Paylaş
ABD ile yaşanan gerilim sonrasında 6 TL’nin üzerine çıkan dolar kuru ev hizmetlerinde çalışan yabancılarla ilgili ücret politikasını da tamamen değiştirdi. Türkmenistan, Gürcistan, Filipinler ve Rusya başta olmak üzere Türkiye’ye gelerek ev hizmetleri, yaşlı-çocuk bakımı gibi işlerde çalışan kadınlar dövizdeki hareketlilik öncesinde ortalama 600 dolar aylık alıyordu. Dolar kurunun hızla 6 TL’nin üzerine çıkması yabancı maaşlarının da TL karşılığının 3 bin 500 TL’yi aşmasına neden oldu. Oysa 1 yıl önce yabancılara ödenen 600 dolar aylık 2 bin 100 TL’ye denk geliyordu.
Geçen yıla göre maaşlarda yaşanan yüzde 80’lik artış üzerine yabancı çalışan ücret politikası tamamen değişti. İstanbul Aksaray başta olmak üzere yabancı çalışanlara iş bulan aracılardan aldığım bilgiye göre maaşlar tamamen TL’ye döndü.
Aracılar, “Dolardaki yükseliş öncesi maaşlar yapılan işlerin zorluğuna göre 500-700 dolar arasında değişiyordu. Ortalama ise 600 dolar dersek yanlış olmaz. Dolardaki bu hızlı yükseliş sonrasında eski-yeni çalışanların maaşlarının tamamı Türk Lirası’na döndü.
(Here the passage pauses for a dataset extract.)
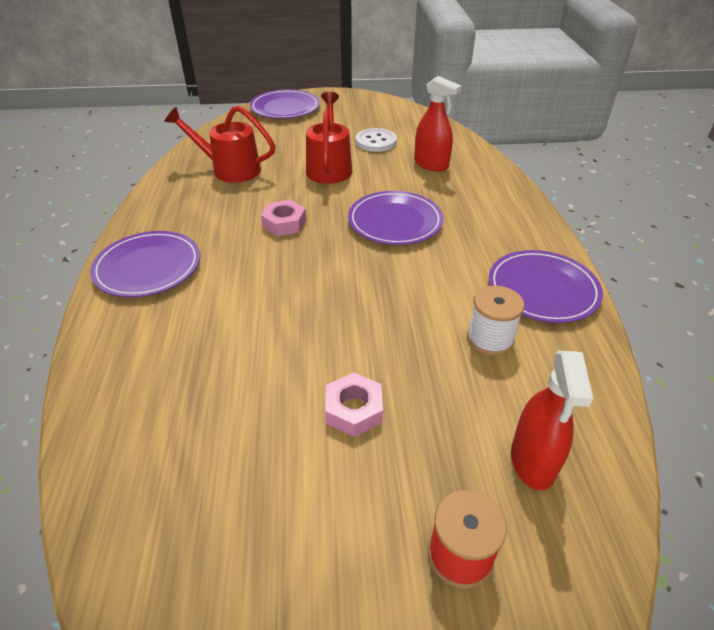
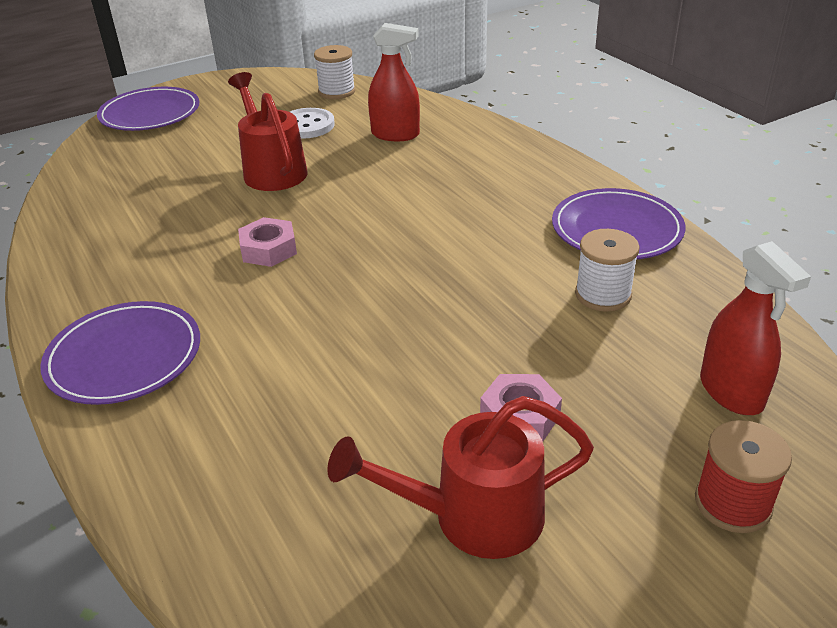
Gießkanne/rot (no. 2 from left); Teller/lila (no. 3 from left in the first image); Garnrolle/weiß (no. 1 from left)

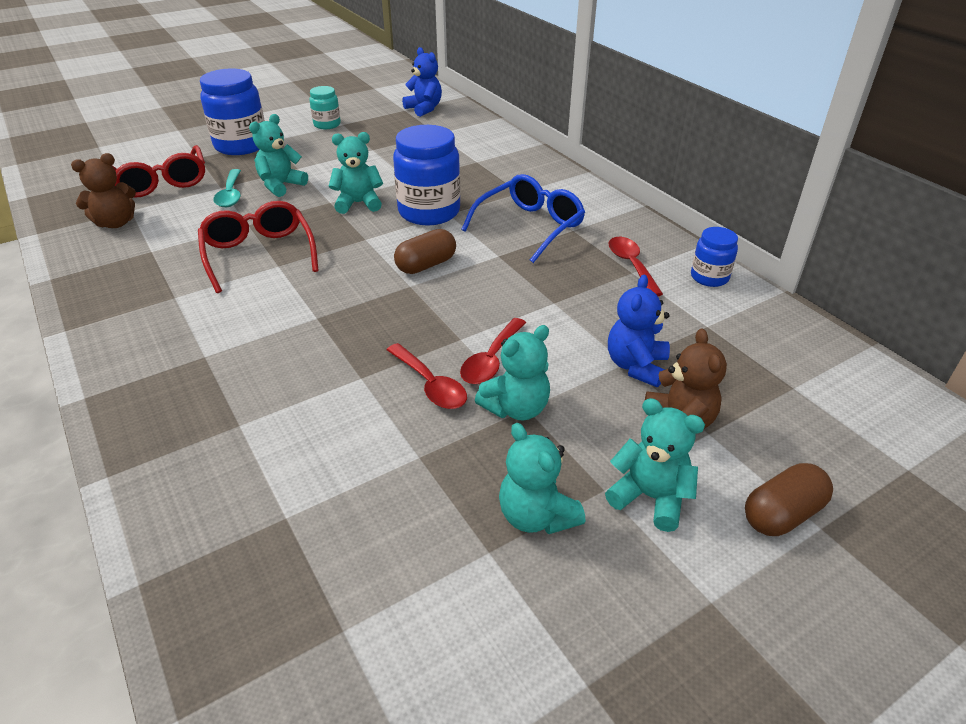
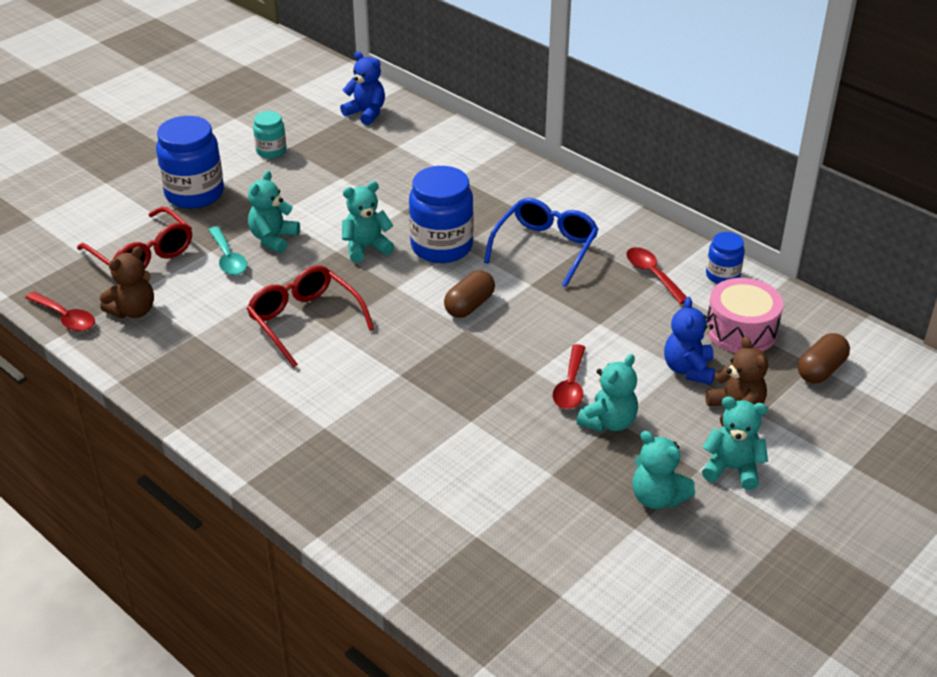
Löffel/rot (no. 1 from left); Kapsel/braun (no. 2 from left); Trommel/rosa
Yine yapılan işin zorluğuna ve koşullara göre 2 bin lira ile 3 bin lira arasında değişiyor. Genelde ortalama ödenen ücret 2 bin 500 lira olarak (bugünkü kurlarla yaklaşık 400 dolar) Türk Lirası’na sabitlendi dersek yanlış olmaz” diye konuştu.
TAHMİNİ SAYILARI 400 BİN
Türkiye’deki mevzuata göre yabancı çalıştırmak izne bağlı. Çalışma izni alan yabancılar özel bir statü ile SGK kapsamına giriyor. 2017’de yaklaşık 15 bin yabancı için SGK’dan çalışma izni alınmış. Ancak ev hizmetlerinde çalışanların çok büyük bir bölümünün kayıt dışı olduğu, kayıtlı-kayıtsız çalışan sayısının 400 bine ulaştığı tahmin ediliyor.
Bu durumda kabaca bir hesap yaparsak ortalama 600 dolar alan 400 bin yabancı çalışana ev hizmetleri için yılda ödenen bedel 2.8 milyar doları buluyordu. Eğer kur bu seviyede kalırsa, 2 bin 500 TL karşılığında yabancılara ödenen 400 dolar bu bedeli de 1.9 milyar dolara düşürecek.
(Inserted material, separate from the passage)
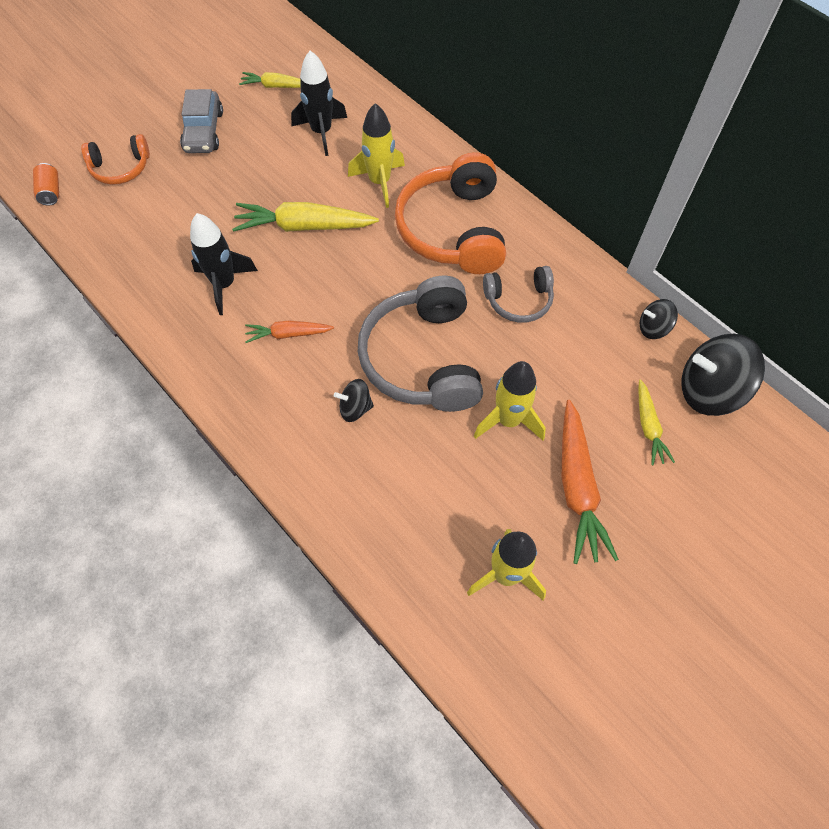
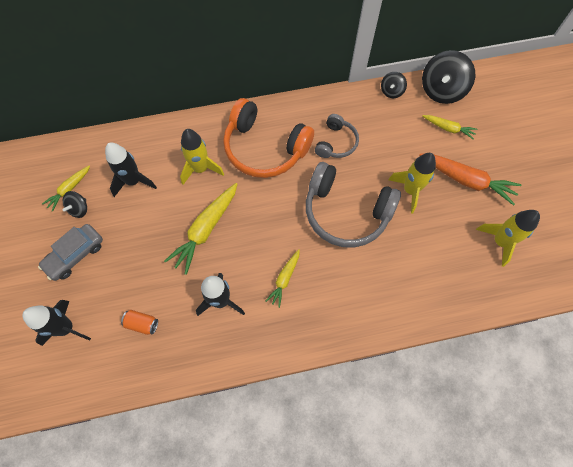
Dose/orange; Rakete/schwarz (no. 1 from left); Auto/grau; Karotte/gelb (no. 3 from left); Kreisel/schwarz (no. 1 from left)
Yabancı çalışanların Türkiye’de kazandıklarının neredeyse tamamını kendi ülkelerine aktarıyor. Bu durumda ev hizmetlerinde çalışan yabancılar düşünüldüğünde 2 bin 500 TL’ye çekilen maaşlar göreceli olarak cari açığa da pozitif katkı yapacak.
YABANCI İÇİN OLUMSUZ
Türk Lirası’na sabitlenen maaşlar ile yabancı çalıştıranlar kur riskini bertaraf etse de yabancı çalışan cephesinde durum moral bozucu. Dövizdeki yükseliş öncesinde ülkesine ayda yaklaşık 600 dolar gönderen bir yabancı çalışan TL’ye dönen maaşlar sonrasında bugün ancak 400 dolar gönderebiliyor. Bu da yaklaşık yüzde 35’lik maaş indirimi anlamına geliyor. Kurlardaki yükseliş maaşların dolar bazında daha da azalması, kurlardaki düşüş ise maaşların artmasına neden olacak. Maaşların TL’ye dönmesini ve dolar bazında azalmasını kabul etmeyen bazı yabancı ise işlerini ve Türkiye’de çalışmayı bırakarak ülkelerine döndüğü konuşuluyor.
'GÜNGÖR URAS GİBİ YAZ'
“SEFER Bey kardeşim. Ellerine sağlık. Yeni köşen çok güzel olmuş. Konuları da çok iyi seçiyorsun. Keşke bu tür işlerin sayısı artsa...”
2016’da Kasım ayının ilk günlerinde Hürriyet’in o zamanki yayın yönetmeni Sedat Ergin benden Vatandaşın Ekonomisi adı altında yeni bir köşe kaleme almamı istedi. Köşenin manifestosunu beraber yazdık: “Bu köşedeki amacımız, ekonomide olan bitenlere vatandaşın penceresinden bakmak. Vergilendirilmiş kazanç ne kadar kutsalsa, vergisini ödeyen vatandaşın hakkı da bir o kadar kutsal. Vergi mükelleflerinin verdiği her kuruş verginin bir toplumsal fayda olarak ona geri dönmesi gerekiyor. Amacımız vergisini ödeyen vatandaşın hakkını sonuna kadar savunmak.”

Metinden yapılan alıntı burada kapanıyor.